From Boris Johnson, London SW1Q. Often I have to travel a long way to make speeches on behalf of a great political party and return late at night by train. In my exhausted state I sometimes can’t help falling asleep with my mouth open, thus risking votes in key marginals. What can I do to spare my fellow passengers this unpleasant sight? Is there a form of dental adhesive available to keep my upper and lower jaws decorously clenched?
A. I have consulted my dentist, who informs me that a set of adult-sized removable dental plates, as worn by young children trying to correct mal-aligned jaws, could be knocked up for you. The lower plate locks on to the lower jaw and the upper plate to the upper jaw. Linking elastic bands breed a resistance in the jaw to dropping open. You could carry the bespoke devices with you so as to be prepared at all times. Alternatively why not purchase one of those widely available blow-up travel pillows as worn by nerds on aeroplanes? Wear this back to front and it will keep your jaw firmly shut. But I should not worry. Part of your appeal is that you are not conventionally attractive.
From Rowley Leigh, Kensington Place,
London W11Q. Although perfectly housetrained and with a charming wife, because I am a chef of minor distinction it seems impossible for anyone ever to invite us out to dinner for fear of not coming up to my high standards. However much I assure people that I am perfectly happy with a tin of baked beans and a bottle of Algerian red, invitations still do not seem forthcoming. Is there anything I can do in the interests of my wife’s social life?
A. The threat of your presence at the dining tables of the insecure is far worse than the reality. Get your foot in the door of the friends you wish to target by claiming to have over-catered for a charity event with some extremely simple-to-cook dish. (I understand that each year you knock up some child-friendly hamburgers, veggie burgers and fishburgers as a charitable act for the local Fox School fete.) Can you drop them off at this friend’s house and then come along later and tuck into them? As you consume whichever pudding course or starter they have arranged for you, groan with pleasure as you ram home the point that any food you haven’t had to think about or cook for yourself always tastes absolutely delicious.
From Patrick Leigh Fermor, GreeceQ. I have often wondered what happened to the marvellous ships’ chandlers Captain O.M. Watts, which used to be in Dover Street? Can you help me, Mary?
A. There was a wonderful sale in the shop a couple of years ago, after which it closed down — no doubt for the usual reasons. Proper admiralty charts were sold at a fraction of their true worth. Now people get their chandlery, ropes, beacons, flares, shackles and all the bits that go on boats from catalogues. Jimmy Green, whose advertisements appear in most yachting mags, is one catalogue whose contents are favoured by a sea-going person of my acquaintance.

- Dataset content -
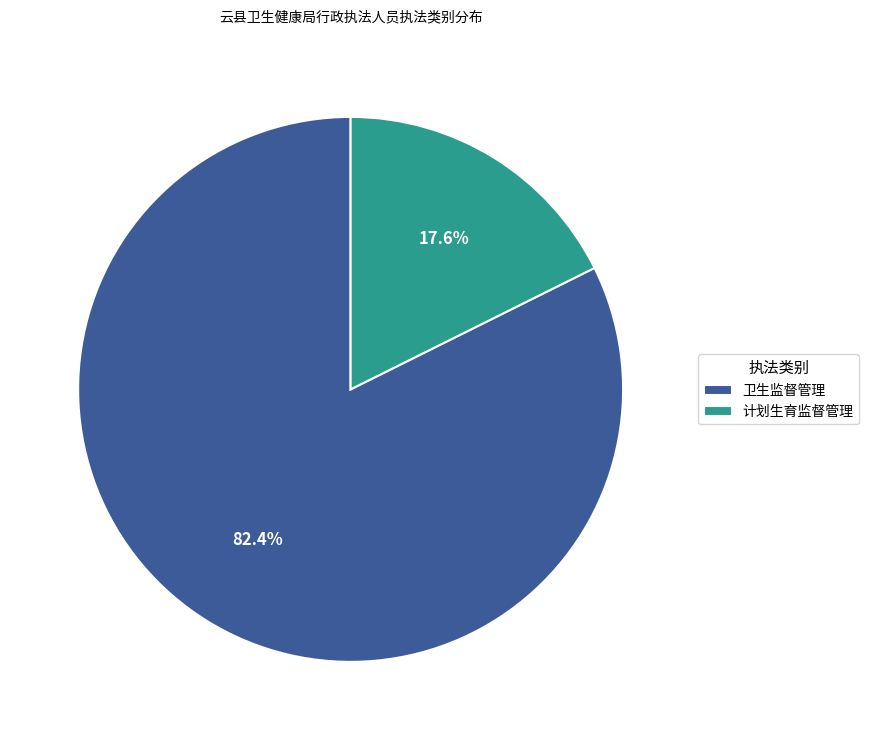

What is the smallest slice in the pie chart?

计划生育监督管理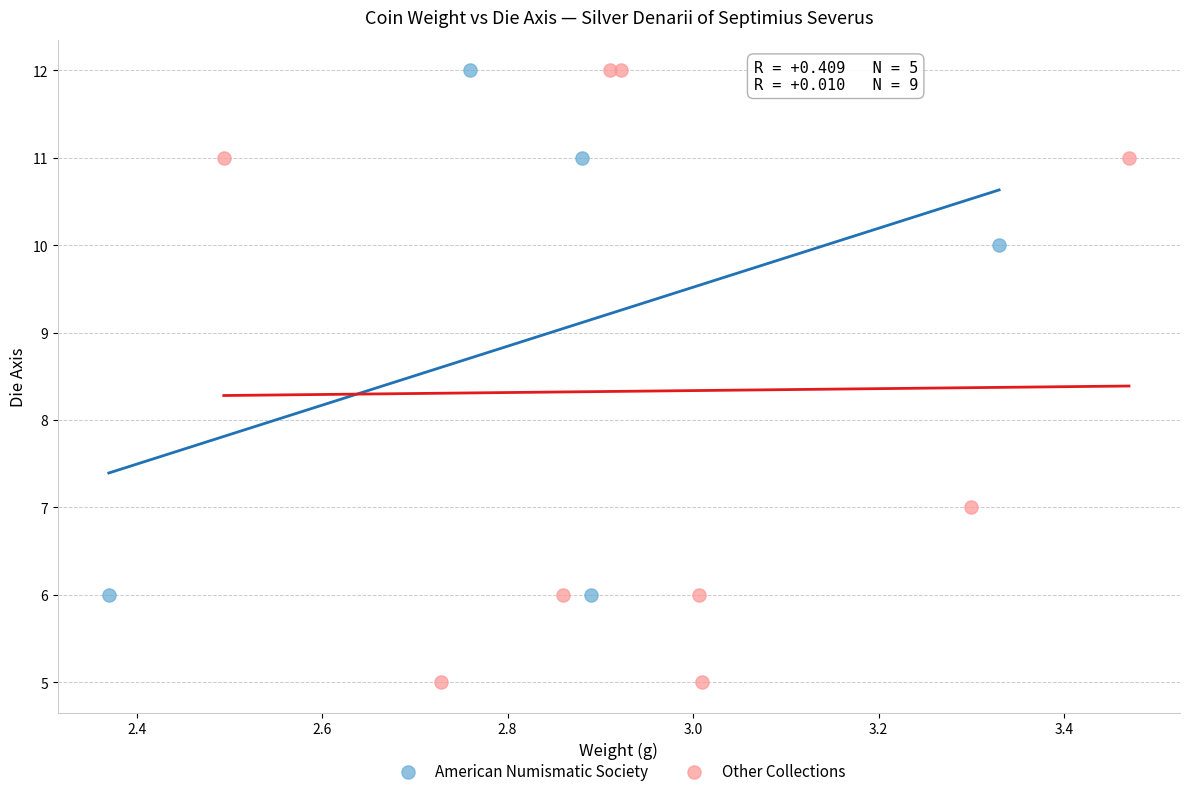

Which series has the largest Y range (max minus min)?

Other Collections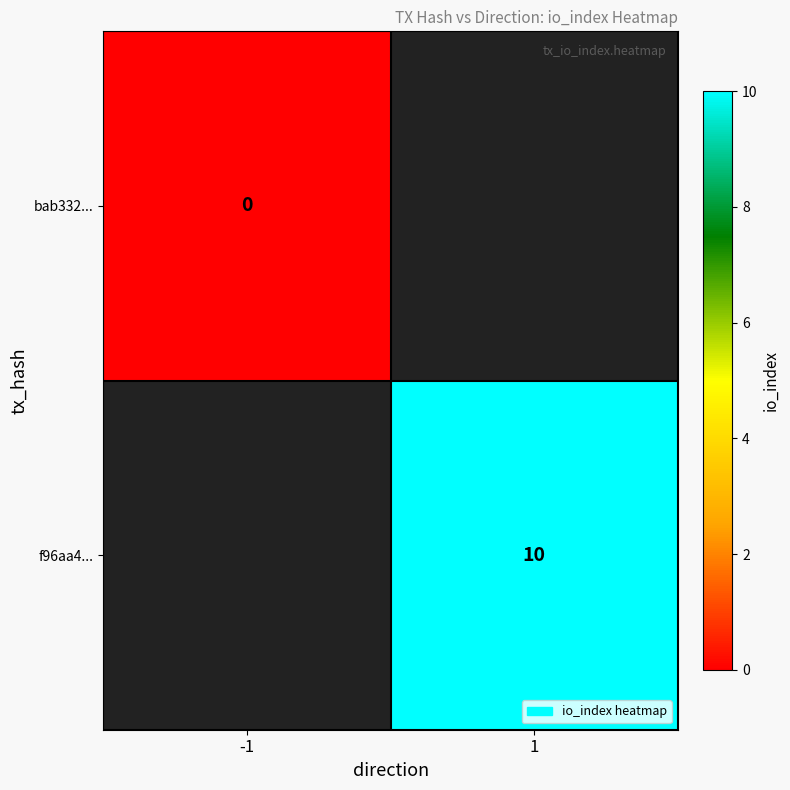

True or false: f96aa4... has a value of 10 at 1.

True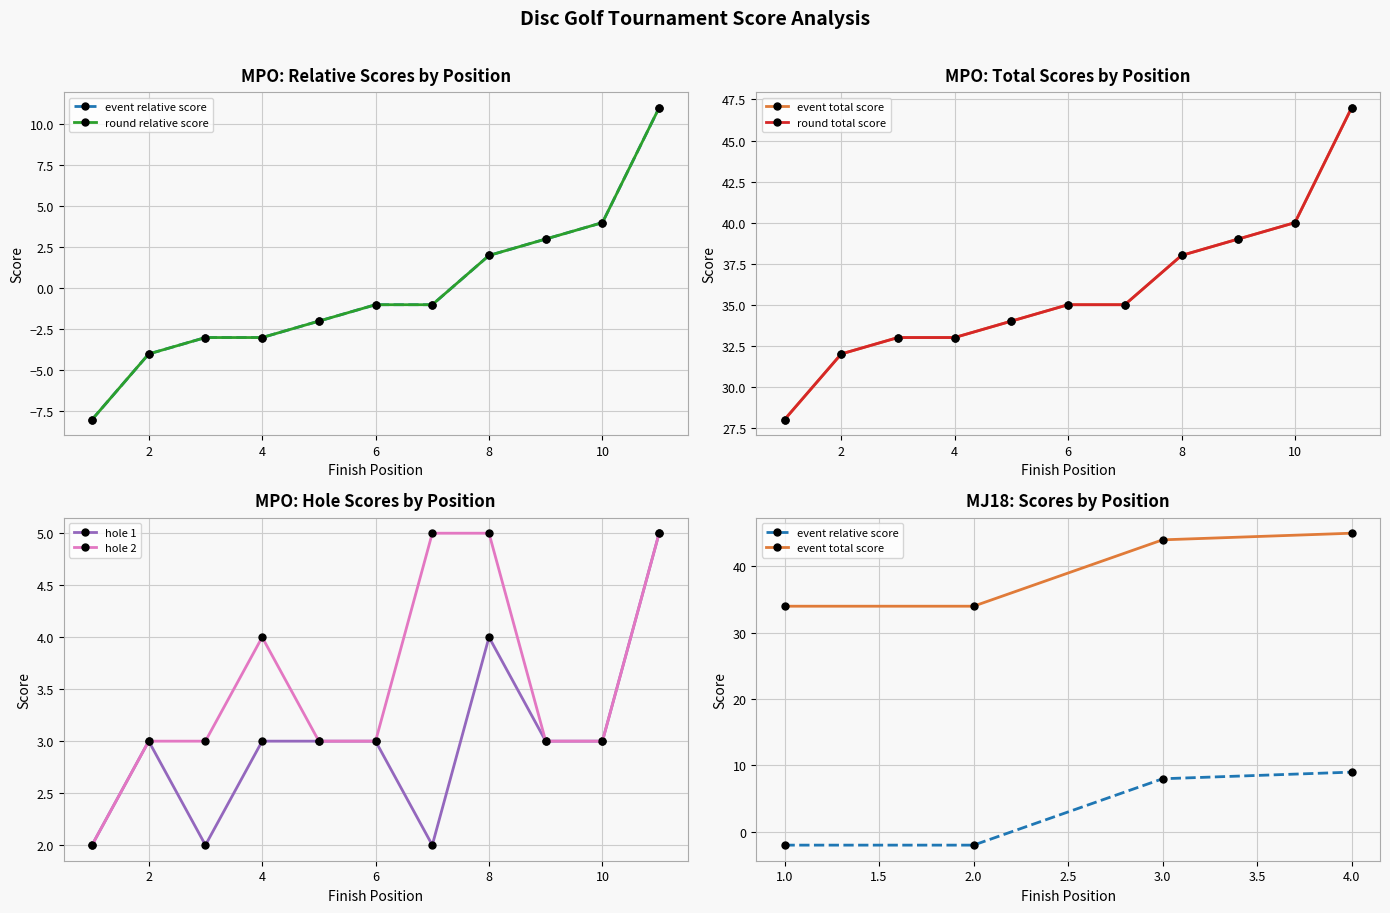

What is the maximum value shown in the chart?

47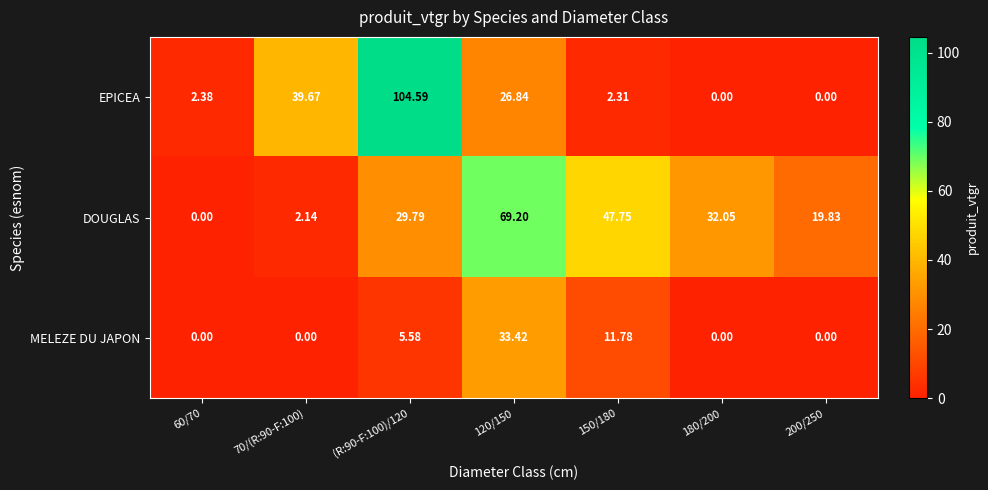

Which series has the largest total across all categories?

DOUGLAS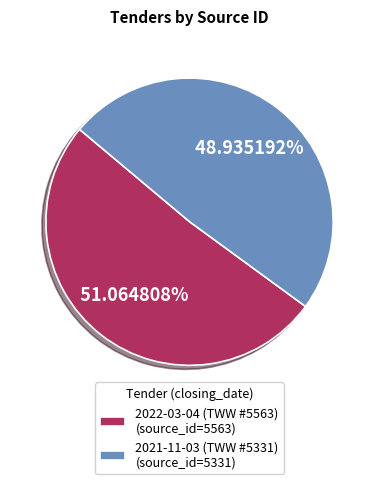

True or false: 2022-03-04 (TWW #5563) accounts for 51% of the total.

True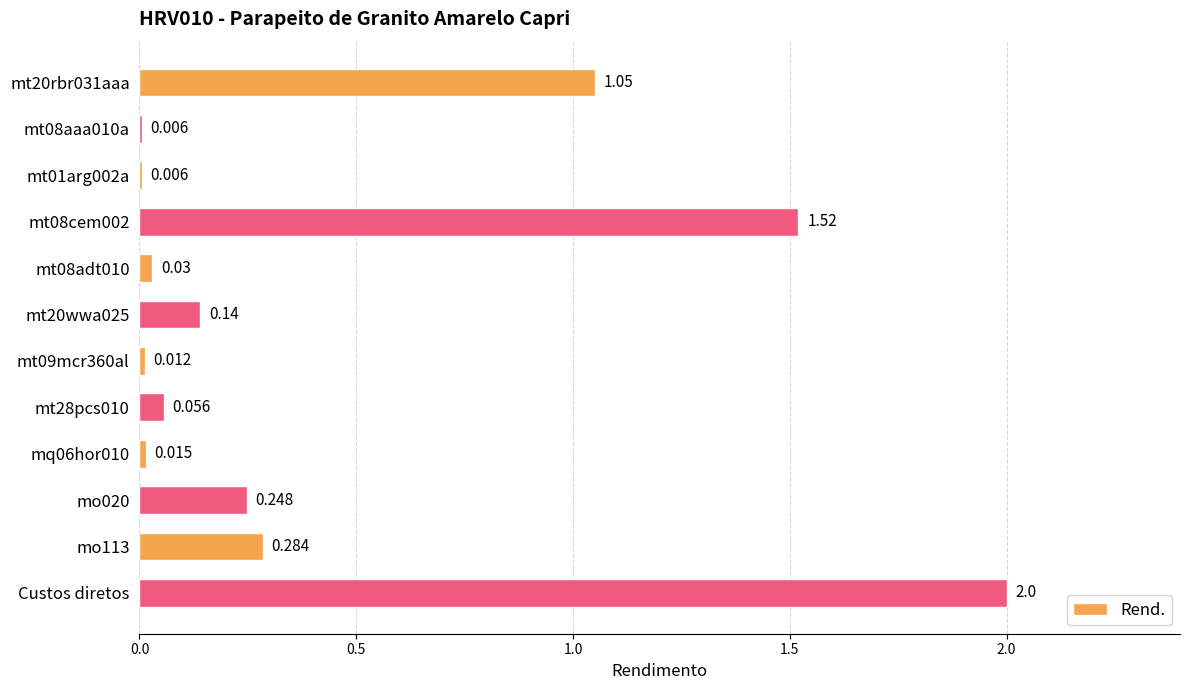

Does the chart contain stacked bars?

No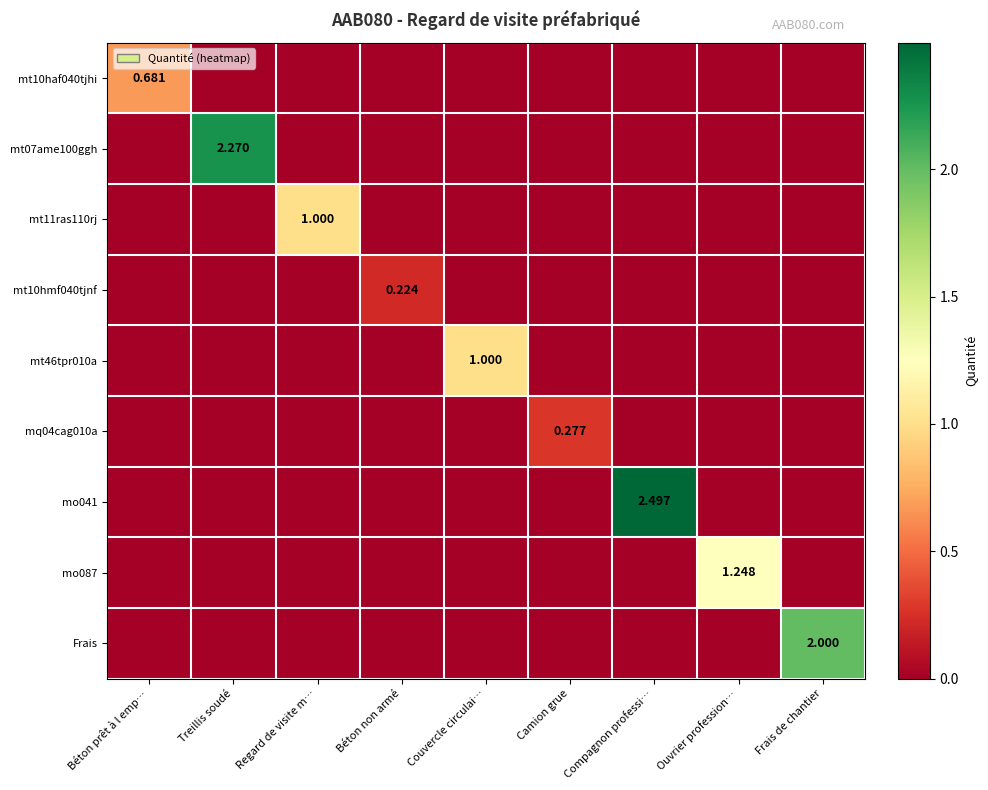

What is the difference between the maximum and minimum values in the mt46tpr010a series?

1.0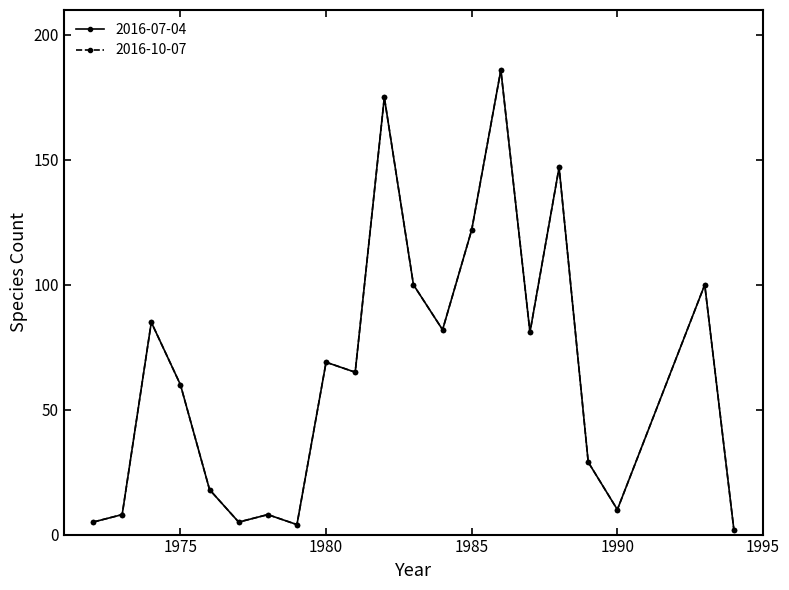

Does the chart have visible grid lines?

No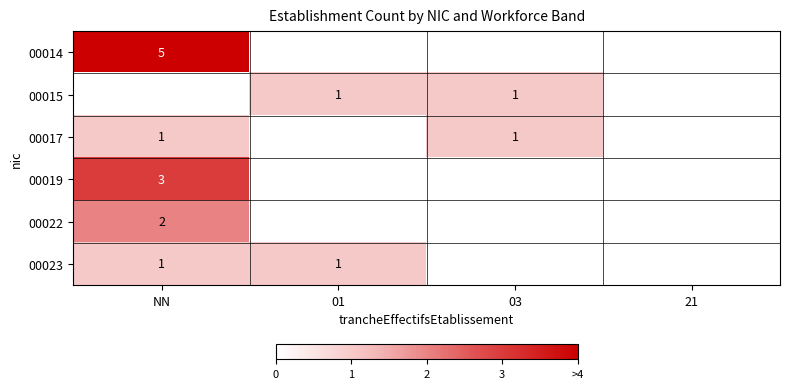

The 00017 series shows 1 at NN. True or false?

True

- Exercise tasks -
[a] Copy the passage of the advice column between "A. There was" and "of my acquaintance.", inclusive.
[b] Render this sentence from the advice column in Spanish: "Proper admiralty charts were sold at a fraction of their true worth."
Work from the advice column alone; the entries play no part in this.

- Outputs by task -
[a]
A. There was a wonderful sale in the shop a couple of years ago, after which it closed down — no doubt for the usual reasons. Proper admiralty charts were sold at a fraction of their true worth. Now people get their chandlery, ropes, beacons, flares, shackles and all the bits that go on boats from catalogues. Jimmy Green, whose advertisements appear in most yachting mags, is one catalogue whose contents are favoured by a sea-going person of my acquaintance.

[b] Se vendieron auténticas cartas náuticas del Almirantazgo por una fracción de su verdadero valor.